De-Normalization is the deliberate transformation of normalized logical data model entities into physical tables with redundant or duplicate data structures. In other words, de-normalization intentionally puts one attribute in multiple places. There are several reasons to de-normalize data, such as in some circumstances, De-Normalizing or adding redundancy can improve performance so much that it outweighs the cost of the duplicate storage. Dimensional structures are the main means of De-Normalization.
- Improve Performance: Combining data from multiple other tables in advance to avoid costly run-time joins
- Creating Smaller, Pre-Filtered Copies of Data to reduce costly run-time calculations and/or table scans of large tables
- Pre-Calculating and Storing Costly Data Calculations to avoid runtime system resource competition
De-Normalization can also be used to enforce user security by segregating data into multiple views or copies of tables according to access needs. This process does introduce a risk of data errors due to duplication. Therefore, De-Normalization is frequently chosen if structures such as views and partitions fall short in producing an efficient physical design. It is good practice to implement data quality checks to ensure that the copies of the attributes are correctly stored. In general, De-Normalize only to improve database query performance or to facilitate enforcement of user security.

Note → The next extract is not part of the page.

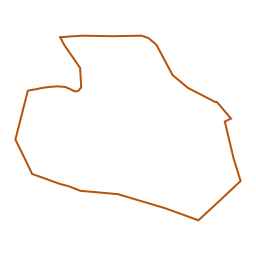 Grande Riviere/En Leur Morne/Discompere, Dennery, Saint Lucia (orthographic projection)
{"feature_id": "8701671B4251285469436", "entity_name": "Grande Riviere/En Leur Morne/Discompere", "entity_type": "district", "adm_level": 2, "iso_a3": "LCA", "parent_name": "Saint Lucia", "parent_adm1": "Dennery", "projection": "orthographic", "projection_center": [-60.935, 13.932], "detail": "fine", "context": "isolated", "style": "outline", "palette": "amber", "viewbox_px": 256, "rotation_deg": 0, "n_neighbors": 0, "source": "geoboundaries", "source_scale": "gbopen_adm2", "svg_char_len": 1039}
<svg xmlns="http://www.w3.org/2000/svg" viewBox="0 0 256 256"><path d="M198.4,220.3L220.5,199.9L224.2,196.4L240.6,181.0L233.6,158.5L224.8,121.5L231.0,118.6L216.8,101.9L215.4,102.1L187.9,87.9L172.6,75.1L156.3,44.6L148.2,37.9L141.5,35.7L134.1,35.8L112.8,36.2L89.7,35.8L82.3,35.7L72.4,36.3L60.1,37.2L64.4,45.2L80.1,67.9L81.2,87.3L79.7,89.2L79.2,90.1L78.3,90.7L77.3,91.1L76.4,91.4L75.3,91.4L74.2,91.1L73.2,90.6L72.5,90.3L71.6,89.8L70.7,89.4L69.7,88.9L68.7,88.5L67.7,88.1L66.7,87.7L65.9,87.1L64.8,87.0L63.8,86.8L62.4,86.7L61.5,86.6L60.7,86.6L59.2,86.4L58.4,86.4L57.5,86.4L56.2,86.4L55.3,86.5L54.4,86.6L53.1,86.7L51.7,86.7L50.5,86.9L49.5,87.0L48.7,87.0L47.5,87.2L46.7,87.2L45.4,87.5L44.3,87.6L43.1,87.8L41.8,88.0L40.7,88.2L39.9,88.3L38.7,88.6L37.6,88.9L36.9,89.1L36.1,89.3L34.9,89.4L33.8,89.6L32.8,89.7L31.6,90.0L30.3,90.2L29.1,90.4L27.8,90.8L15.4,139.6L21.7,152.3L26.3,161.7L32.1,174.0L38.9,176.4L59.8,183.9L68.9,186.3L80.3,190.8L91.7,191.8L118.1,194.2L165.9,208.5L167.2,209.0L198.4,220.3Z" fill="none" stroke="#b45309" stroke-width="2"/></svg>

In Dimensional Data Modeling, de-normalization is called collapsing or combining. If each Dimension is Collapsed into a Single Structure, the resulting Data Model is called a Star Schema. If the Dimensions are not Collapsed, the resulting Data Model is called a Snowflake.
Canonical Model: A variant of a physical scheme is a Canonical Model, used for data in motion between systems. This model describes the structure of data being passed between systems as packets or messages. When sending data through web services, an Enterprise Service Bus (ESB), or through Enterprise Application Integration (EAI), the canonical model describes what data structure the sending service and any receiving services should use. These structures should be designed to be as generic as possible to enable re-use and simplify interface requirements. This structure may only be instantiated as a buffer or queue structure on an intermediary messaging system (middleware) to hold message contents temporarily.

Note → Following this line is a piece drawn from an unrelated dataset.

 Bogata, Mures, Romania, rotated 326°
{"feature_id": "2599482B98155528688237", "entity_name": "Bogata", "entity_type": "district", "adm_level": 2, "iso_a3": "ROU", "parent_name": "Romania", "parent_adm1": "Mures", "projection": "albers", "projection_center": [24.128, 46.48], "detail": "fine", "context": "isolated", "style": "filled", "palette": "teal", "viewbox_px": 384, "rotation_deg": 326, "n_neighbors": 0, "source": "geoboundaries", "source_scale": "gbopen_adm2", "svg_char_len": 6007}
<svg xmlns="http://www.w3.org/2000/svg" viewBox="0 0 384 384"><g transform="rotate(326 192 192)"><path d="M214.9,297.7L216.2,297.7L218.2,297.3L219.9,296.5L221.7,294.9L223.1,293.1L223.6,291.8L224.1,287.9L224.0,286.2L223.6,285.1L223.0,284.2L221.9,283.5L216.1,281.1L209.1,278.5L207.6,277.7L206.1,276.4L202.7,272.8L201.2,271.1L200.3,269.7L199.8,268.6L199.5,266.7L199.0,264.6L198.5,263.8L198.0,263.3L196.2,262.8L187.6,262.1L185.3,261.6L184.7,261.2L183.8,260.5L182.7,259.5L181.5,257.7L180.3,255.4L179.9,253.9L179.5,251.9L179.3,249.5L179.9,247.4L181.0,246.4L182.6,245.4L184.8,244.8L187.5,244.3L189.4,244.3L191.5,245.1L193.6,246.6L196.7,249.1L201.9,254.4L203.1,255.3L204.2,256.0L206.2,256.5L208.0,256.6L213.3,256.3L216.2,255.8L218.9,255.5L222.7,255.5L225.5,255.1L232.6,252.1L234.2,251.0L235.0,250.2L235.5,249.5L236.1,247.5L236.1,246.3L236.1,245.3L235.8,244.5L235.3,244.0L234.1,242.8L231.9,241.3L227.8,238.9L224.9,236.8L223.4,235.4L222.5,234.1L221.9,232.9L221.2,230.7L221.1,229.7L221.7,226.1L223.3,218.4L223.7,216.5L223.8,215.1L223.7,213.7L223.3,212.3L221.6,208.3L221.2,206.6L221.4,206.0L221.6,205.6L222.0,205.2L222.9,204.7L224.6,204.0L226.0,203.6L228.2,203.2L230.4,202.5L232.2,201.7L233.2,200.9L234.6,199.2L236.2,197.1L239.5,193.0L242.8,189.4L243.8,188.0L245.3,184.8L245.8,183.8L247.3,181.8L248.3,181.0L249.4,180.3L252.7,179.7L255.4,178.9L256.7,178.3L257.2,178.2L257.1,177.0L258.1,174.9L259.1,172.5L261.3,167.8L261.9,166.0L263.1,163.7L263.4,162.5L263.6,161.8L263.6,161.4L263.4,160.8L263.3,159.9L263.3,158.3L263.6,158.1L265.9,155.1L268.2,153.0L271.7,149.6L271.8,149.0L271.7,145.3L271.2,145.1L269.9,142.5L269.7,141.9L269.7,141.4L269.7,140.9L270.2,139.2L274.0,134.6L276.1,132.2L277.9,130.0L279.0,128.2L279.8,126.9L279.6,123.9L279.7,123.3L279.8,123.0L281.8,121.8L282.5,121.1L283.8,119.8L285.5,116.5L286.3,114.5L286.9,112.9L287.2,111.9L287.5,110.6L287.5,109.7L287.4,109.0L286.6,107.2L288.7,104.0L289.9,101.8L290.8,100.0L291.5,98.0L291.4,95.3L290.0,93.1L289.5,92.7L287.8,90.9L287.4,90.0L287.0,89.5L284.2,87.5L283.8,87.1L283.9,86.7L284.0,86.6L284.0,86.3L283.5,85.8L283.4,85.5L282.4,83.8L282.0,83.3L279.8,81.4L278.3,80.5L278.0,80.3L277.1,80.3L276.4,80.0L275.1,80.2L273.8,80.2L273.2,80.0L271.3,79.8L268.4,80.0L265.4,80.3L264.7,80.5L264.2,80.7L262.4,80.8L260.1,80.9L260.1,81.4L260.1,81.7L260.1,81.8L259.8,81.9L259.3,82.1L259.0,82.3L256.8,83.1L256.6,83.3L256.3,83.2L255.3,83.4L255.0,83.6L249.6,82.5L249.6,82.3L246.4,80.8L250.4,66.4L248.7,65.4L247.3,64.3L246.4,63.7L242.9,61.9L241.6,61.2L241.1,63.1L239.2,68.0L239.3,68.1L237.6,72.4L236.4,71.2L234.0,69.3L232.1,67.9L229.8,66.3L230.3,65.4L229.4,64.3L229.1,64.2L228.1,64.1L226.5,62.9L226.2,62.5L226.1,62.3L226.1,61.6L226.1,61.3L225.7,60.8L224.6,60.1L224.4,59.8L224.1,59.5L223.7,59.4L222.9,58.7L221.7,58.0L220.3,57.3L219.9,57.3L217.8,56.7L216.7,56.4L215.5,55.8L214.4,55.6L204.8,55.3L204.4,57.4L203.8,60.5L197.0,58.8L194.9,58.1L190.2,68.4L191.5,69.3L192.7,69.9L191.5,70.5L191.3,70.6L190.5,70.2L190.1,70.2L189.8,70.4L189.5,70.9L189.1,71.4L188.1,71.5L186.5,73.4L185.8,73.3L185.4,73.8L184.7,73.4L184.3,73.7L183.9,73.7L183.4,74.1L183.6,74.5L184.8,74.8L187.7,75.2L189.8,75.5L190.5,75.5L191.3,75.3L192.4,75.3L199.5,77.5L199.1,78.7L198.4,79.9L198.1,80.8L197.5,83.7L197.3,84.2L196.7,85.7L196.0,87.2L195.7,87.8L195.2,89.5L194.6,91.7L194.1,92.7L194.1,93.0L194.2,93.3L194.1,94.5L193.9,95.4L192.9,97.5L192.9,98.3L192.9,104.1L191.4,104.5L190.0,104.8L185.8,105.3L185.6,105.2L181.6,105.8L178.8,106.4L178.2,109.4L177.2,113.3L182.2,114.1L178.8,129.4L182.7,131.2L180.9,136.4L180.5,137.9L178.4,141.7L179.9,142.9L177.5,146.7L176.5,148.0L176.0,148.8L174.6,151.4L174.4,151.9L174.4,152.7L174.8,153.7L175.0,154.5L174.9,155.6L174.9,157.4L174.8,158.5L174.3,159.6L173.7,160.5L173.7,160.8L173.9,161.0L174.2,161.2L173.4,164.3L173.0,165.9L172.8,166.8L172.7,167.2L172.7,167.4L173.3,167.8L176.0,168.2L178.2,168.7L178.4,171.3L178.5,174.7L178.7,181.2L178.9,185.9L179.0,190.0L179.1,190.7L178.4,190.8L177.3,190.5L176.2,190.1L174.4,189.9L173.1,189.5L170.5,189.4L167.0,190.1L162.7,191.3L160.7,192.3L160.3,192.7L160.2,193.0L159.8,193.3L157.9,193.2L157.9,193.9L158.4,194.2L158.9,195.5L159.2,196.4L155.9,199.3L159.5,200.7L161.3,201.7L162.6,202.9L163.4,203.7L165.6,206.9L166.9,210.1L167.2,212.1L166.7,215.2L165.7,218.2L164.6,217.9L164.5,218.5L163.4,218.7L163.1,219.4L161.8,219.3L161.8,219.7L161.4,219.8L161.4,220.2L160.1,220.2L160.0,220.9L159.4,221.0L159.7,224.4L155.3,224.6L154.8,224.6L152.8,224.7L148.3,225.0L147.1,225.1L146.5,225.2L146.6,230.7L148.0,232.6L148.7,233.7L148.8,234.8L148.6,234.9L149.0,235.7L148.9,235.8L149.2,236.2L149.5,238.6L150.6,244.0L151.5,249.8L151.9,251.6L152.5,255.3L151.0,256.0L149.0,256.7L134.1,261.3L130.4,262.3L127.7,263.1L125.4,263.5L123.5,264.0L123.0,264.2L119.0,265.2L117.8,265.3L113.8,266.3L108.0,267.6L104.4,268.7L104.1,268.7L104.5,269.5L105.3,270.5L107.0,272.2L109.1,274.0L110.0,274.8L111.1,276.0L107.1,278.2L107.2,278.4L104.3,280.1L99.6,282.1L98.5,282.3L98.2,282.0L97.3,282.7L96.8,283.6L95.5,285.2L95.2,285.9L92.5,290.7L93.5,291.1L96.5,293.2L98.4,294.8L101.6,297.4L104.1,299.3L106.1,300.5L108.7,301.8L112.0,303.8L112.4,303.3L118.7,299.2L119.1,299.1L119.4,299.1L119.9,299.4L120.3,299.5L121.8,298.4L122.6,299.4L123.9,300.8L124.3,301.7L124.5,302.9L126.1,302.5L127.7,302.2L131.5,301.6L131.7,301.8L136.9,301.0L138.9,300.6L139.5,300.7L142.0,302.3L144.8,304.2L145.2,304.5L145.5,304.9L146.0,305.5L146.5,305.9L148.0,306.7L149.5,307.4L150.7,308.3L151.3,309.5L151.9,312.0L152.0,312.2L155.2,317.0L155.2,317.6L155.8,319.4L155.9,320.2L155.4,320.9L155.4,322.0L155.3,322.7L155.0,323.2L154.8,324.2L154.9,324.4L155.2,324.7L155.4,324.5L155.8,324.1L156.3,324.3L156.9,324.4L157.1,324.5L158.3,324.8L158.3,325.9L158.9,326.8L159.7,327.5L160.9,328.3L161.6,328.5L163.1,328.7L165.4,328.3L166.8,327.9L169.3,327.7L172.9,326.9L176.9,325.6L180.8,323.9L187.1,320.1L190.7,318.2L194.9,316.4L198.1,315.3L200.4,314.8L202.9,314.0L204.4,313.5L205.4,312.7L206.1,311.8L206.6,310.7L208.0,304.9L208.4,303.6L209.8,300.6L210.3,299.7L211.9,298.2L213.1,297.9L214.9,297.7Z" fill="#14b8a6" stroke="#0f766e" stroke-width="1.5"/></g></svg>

Partitioning refers to the process of splitting a table. It is performed to facilitate archiving and to improve retrieval Performance. Partitioning can be either vertical (separating groups of columns) or horizontal (separating groups of rows).
- Vertically Split: To reduce query sets, create subset tables that contain subsets of columns. For example, split a customer table in two based on whether the fields are mostly static or mostly volatile (to improve load / index performance), or based on whether the fields are commonly or uncommonly included in queries (to improve table scan performance).
- Horizontally Split: To reduce query sets, create subset tables using the value of a column as the differentiator. For example, create regional customer tables that contain only customers in a specific region.
Views: A view is a virtual table. Views provide a means to look at data from one or many tables that contain or reference the actual attributes. A standard view runs SQL to retrieve data at the point when an attribute in the view is requested. An instantiated (often called ‘materialized’) view runs at a predetermined time. Views are used to simplify queries, control data access, and rename columns, without the redundancy and loss.